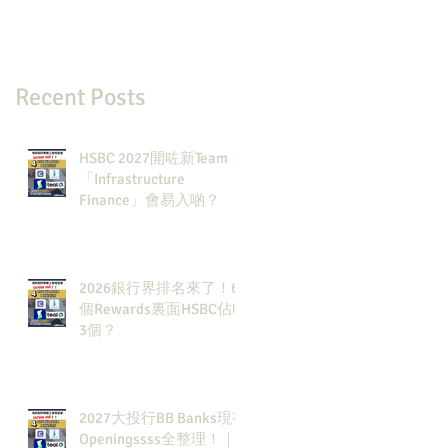
Recent Posts
HSBC 2027開咗新Team：
「Infrastructure
Finance」會易入啲？
2026銀行界排名來了！6
個Rewards裏面HSBC佔咗
3個？
2027大投行BB Banks現有
Openingssss全整理！｜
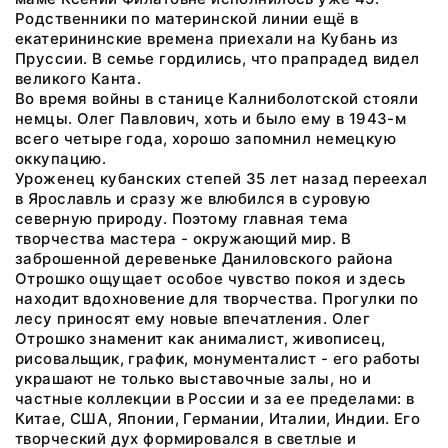
Родственники по материнской линии ещё в
екатерининские времена приехали на Кубань из
Пруссии. В семье гордились, что прапрадед видел
великого Канта.
Во время войны в станице Калниболотской стояли
немцы. Олег Павлович, хоть и было ему в 1943-м
всего четыре года, хорошо запомнил немецкую
оккупацию.
Уроженец кубанских степей 35 лет назад переехал
в Ярославль и сразу же влюбился в суровую
северную природу. Поэтому главная тема
творчества мастера - окружающий мир. В
заброшенной деревеньке Даниловского района
Отрошко ощущает особое чувство покоя и здесь
находит вдохновение для творчества. Прогулки по
лесу приносят ему новые впечатления. Олег
Отрошко знаменит как анималист, живописец,
рисовальщик, график, монументалист - его работы
украшают не только выставочные залы, но и
частные коллекции в России и за ее пределами: в
Китае, США, Японии, Германии, Италии, Индии. Его
творческий дух формировался в светлые и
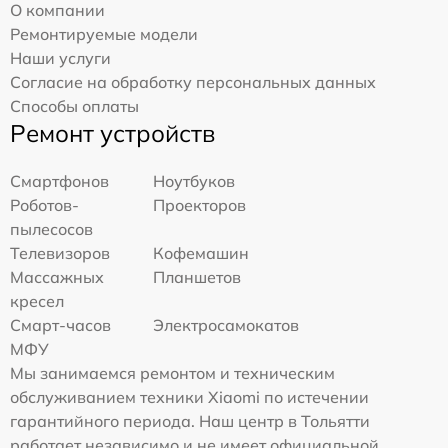
О компании
Ремонтируемые модели
Наши услуги
Согласие на обработку персональных данных
Способы оплаты
Ремонт устройств
Смартфонов
Ноутбуков
Роботов-
Проекторов
пылесосов
Телевизоров
Кофемашин
Массажных
Планшетов
кресел
Смарт-часов
Электросамокатов
МФУ
Мы занимаемся ремонтом и техническим
обслуживанием техники Xiaomi по истечении
гарантийного периода. Наш центр в Тольятти
работает независимо и не имеет официальной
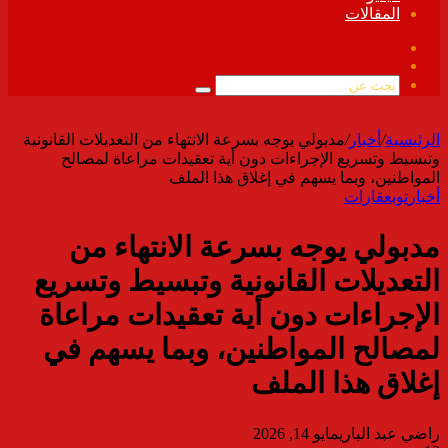
المقالات
فيسبوك
ملخص
الموقع
بحث
RSS
عن
الرئيسية
/
أخبار
/
مدبولي يوجه بسرعة الانتهاء من التعديلات القانونية
وتبسيط وتسريع الإجراءات دون أية تعقيدات مراعاة لمصالح
المواطنين، وبما يسهم في إغلاق هذا الملف
أخبار
توب
عقارات
مدبولي يوجه بسرعة الانتهاء من
التعديلات القانونية وتبسيط وتسريع
الإجراءات دون أية تعقيدات مراعاة
لمصالح المواطنين، وبما يسهم في
إغلاق هذا الملف
راضي عبد الباري
مايو 14, 2026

━━━━━━

Please find every line in the records that contains the string "المواطنين" and copy each one out in full, treating uppercase and lowercase as different.

المواطنين، وبما يسهم في إغلاق هذا الملف
لمصالح المواطنين، وبما يسهم في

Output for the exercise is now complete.